В конце лета, перед самым отъездом Вовы, пришло письмо от Вукола с извещением, что проездом в Петербург завернет побывать у родителей. Намерение поступить в университет всех обрадовало — радовались за Вукола, что прекращает он работу в хоре.
Елизар не ждал от сыновей какой-либо материальной помощи: много ли им со старухой надо — перебивался кустарной работой, зато для «души» имел много забот: сельские общественные дела. Народ открыто противодействовал попам, земскому начальнику, крепостнику-судье, которые тоже открыто вредили мужикам. Борьба эта захватывала. Глядя на нее, волновался и горел юный ученый — Вова Буслаев. Неожиданно произошел в Кандалах такой случай: шел по селу серединой дороги судья — в соломенной шляпе на длинных волосах, с длинной седой бородой, в долгополой крылатке, — мужикам казался он на попа похож, либо на огородное чучело. На пыльной дороге играли маленькие дети. Трехлетняя девочка испугалась его и, бросив в судью горсть пыли, засеменила домой. Судья возмутился таким неуважением к нему и побежал преследовать ее. Девочка вбежала в родную избу, судья за ней и настиг обидчицу в чулане.
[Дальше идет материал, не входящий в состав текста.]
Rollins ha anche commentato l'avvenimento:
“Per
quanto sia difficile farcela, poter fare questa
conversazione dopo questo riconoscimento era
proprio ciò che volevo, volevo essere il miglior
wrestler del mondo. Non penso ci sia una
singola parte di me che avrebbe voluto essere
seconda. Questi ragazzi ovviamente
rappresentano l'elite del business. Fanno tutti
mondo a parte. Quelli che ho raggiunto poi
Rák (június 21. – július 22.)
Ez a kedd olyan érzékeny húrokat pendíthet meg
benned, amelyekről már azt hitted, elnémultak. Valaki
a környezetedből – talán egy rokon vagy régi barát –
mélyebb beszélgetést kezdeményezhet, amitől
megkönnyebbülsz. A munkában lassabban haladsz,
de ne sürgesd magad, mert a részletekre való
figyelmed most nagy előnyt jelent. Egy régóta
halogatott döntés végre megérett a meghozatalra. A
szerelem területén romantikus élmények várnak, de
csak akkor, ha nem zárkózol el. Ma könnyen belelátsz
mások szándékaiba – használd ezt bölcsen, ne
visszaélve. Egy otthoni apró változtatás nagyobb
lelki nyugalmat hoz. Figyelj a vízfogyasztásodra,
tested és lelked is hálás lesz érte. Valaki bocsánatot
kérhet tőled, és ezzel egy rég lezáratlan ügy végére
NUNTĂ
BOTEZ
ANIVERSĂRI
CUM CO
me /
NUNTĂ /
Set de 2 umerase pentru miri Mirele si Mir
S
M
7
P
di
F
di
Пыхтя и отдуваясь, ворча что-то, прошел через всю избу на глазах остолбеневшей семьи, кричал и стучал палкой. Когда мать подняла свою дочь на руки, девочка на руках у нее в странных конвульсиях умерла — от страха.
Никто не привлек судью к ответу, никто не наказал его. Село было запугано. Урядник бил мужиков нагайкой по лицу и одному вышиб вон глаз. Никто не сопротивлялся: больше всего боялись крестьяне обвинения их в «сопротивлении властям», зная, что за этим последует «усмирение». Слова «бунт на коленях» сделались всем известной поговоркой. В таком общем страхе застал Вова свое родное село — бывших белопашцев, государственных крестьян, никогда не знавших крепостного права, своевольных волжан, бывших богачей, не ломавших шапки ни перед кем. Теперь это были разоренные, безземельные бедняки, запуганные, приниженные, чувствовавшие свое бессилие перед обилием свирепого, бряцавшего оружием начальства, в свою очередь боявшегося крестьян, начинавших озлобляться.
Чем больше устращали и запугивали народ, чем больше чувствовал он невозможность сбросить с себя вековые кандалы, вросшие не только в тело, но и душу его — тем глубже уходила эта злоба внутрь и росла там.
Чем можно было отплатить убийце трехлетнего ребенка прогоревшему помещику, бывшему рабовладельцу и настоящему черносотенцу, когда вся его жизнь не стоила слезы этого ребенка? Нет суда на них, когда они сами судьи, когда начальниками и руководителями крестьян поставлены были заклятые враги народа.
Напрасно кипел и волновался юноша, убеждая пострадавшую семью привлечь судью к суду: от его речей, неразумие которых он и сам чувствовал, только отмахивались. Разве это единственный случай? Да вся жизнь крестьянина придавлена насильниками, когда за недоимки секут его розгами в волостном правлении, как детей или животных, когда у него отнята земля и царь-голод гонит в адский огонь цементных заводов, где с крестьянами-рабочими поступают хуже, чем поступали с крепостными помещики!
Кто их оборонит, кто защитит от безжалостных чиновников, от богатых грабителей? Чего же смотрит царь, богом помазанный защищать народ? Почему бог, который все видит, не разразит их своими громами, когда над селом своеволит земский начальник, он же и помещик, рыщут на конях урядники, плетью разгоняющие народ с улицы, когда хоть в праздник захочет он вылить свое горе и слезы — в горючих песнях своих?
Так отвечали ему большею частью женщины, всегда красноречивые в деревне, измученные матери измученных детей, а мужчины молчали. В массе крестьянства еще сильна была вера в царя как сторонника крестьян, до которого не доходит правда о народе, — не пропускали ее лиходеи: помещики и всякие господа; их ненавидел народ, от царя еще ждали защиты.
Несмотря на свою ученость, Вова совершенно не знал до этого, что делается не только в народе, но даже и в родном селе, где он рос до шестнадцати лет. Институт вырвал его из родной крестьянской среды и засадил, как в остроге, в четырех стенах бурсы, под надзором казенных, запуганных или зачерствелых педагогов. Так воспитывали завтрашних народных учителей.